The cloud came tumbling down for many startups and sites based on the Amazon EC2 API today. There's a perception that storage and scaling in the cloud is supposed to mean we don't have to deal with outages. It's pretty clear that's not actually the case, as some popular sites like Heroku and Foursquare nosedived.
Scaling expert Clay Loveless bluntly wrote that where there are clouds, it sometimes rains:
The buzz around Infrastructre as a Service has shifted from 2006 “IF YOU USE IT YOU ARE CRAZY” tones to “YOU ARE CRAZY IF YOU DON’T USE IT”, and with that shift has come this pleasant sensation that cloud infrastructure never goes down.
Snap out of it.
ANYTHING TECHNICAL has the potential to just up and crap the bed at ANY TIME. A service built without anticipating failure deserves the downtime it experiences.

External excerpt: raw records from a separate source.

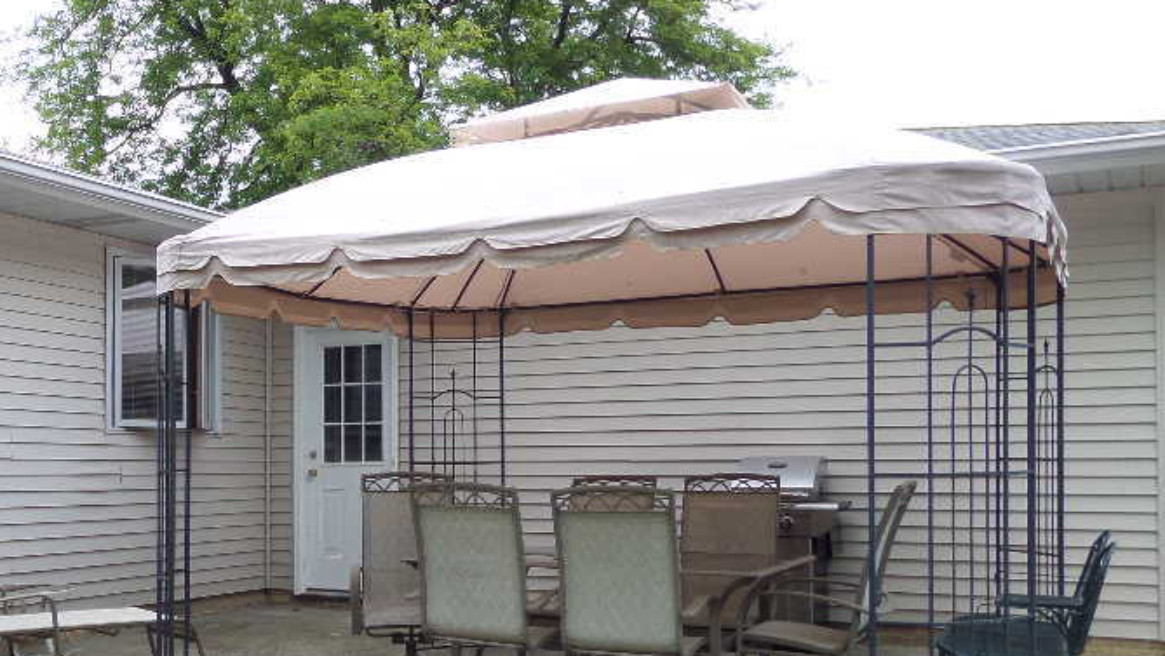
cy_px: 456
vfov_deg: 29.5
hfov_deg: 49.3
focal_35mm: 40
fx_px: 1236
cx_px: 359
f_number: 3.2
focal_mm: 4
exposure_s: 1/350
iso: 100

That said, there are a number of high profile services impacted by the outage. All Things Digital has a partial list of companies.

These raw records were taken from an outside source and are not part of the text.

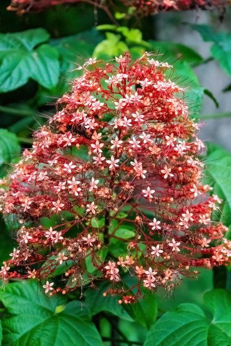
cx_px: 116
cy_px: 173
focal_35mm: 120
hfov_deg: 11.4
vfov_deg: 17.1
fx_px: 1155
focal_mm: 80
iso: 800
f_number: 4.5
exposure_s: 1/200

The promise of the cloud, though, is that it can make scaling easier. As Network World points out, Amazon claims availability zones help avoid outages:
"By launching instances in separate Availability Zones, you can protect your applications from failure of a single location," Amazon says in pitching its Elastic Compute Cloud service.

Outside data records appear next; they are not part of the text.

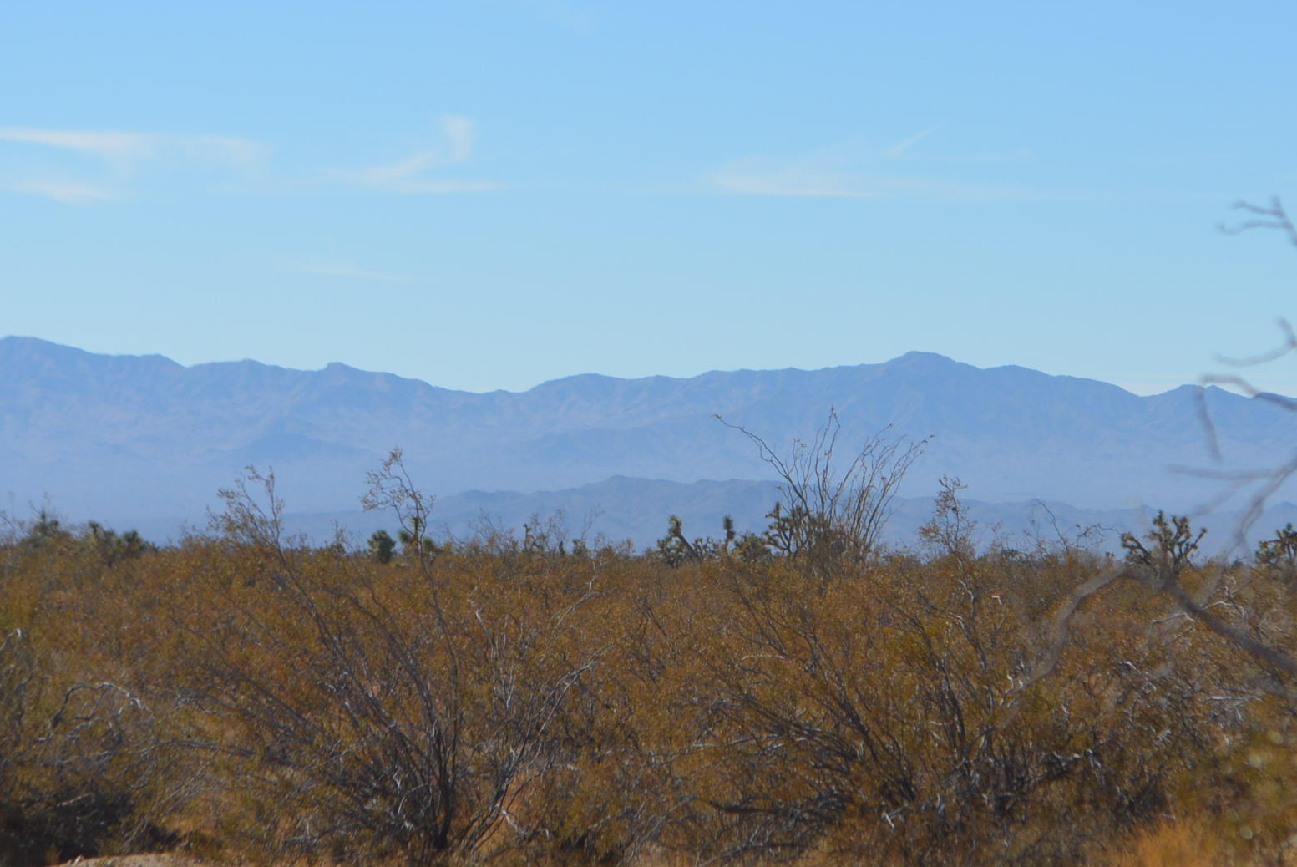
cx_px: 821
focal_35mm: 159
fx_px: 5731
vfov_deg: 8.6
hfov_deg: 12.9
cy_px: 558
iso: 400
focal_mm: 55
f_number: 7.1
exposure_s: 1/2000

Customers who build applications in just one availability zone are more likely to suffer outages. But what happens when multiple availability zones go dark at the same time? We found out today when an outage forced websites such as Foursquare, Reddit, Quora and Hootsuite offline.
For those looking for a silver lining in this cloud: here's a reminder to test potential errors. And if that sounds familiar, maybe we've said it before: Foursquare outage a chance to test for errors.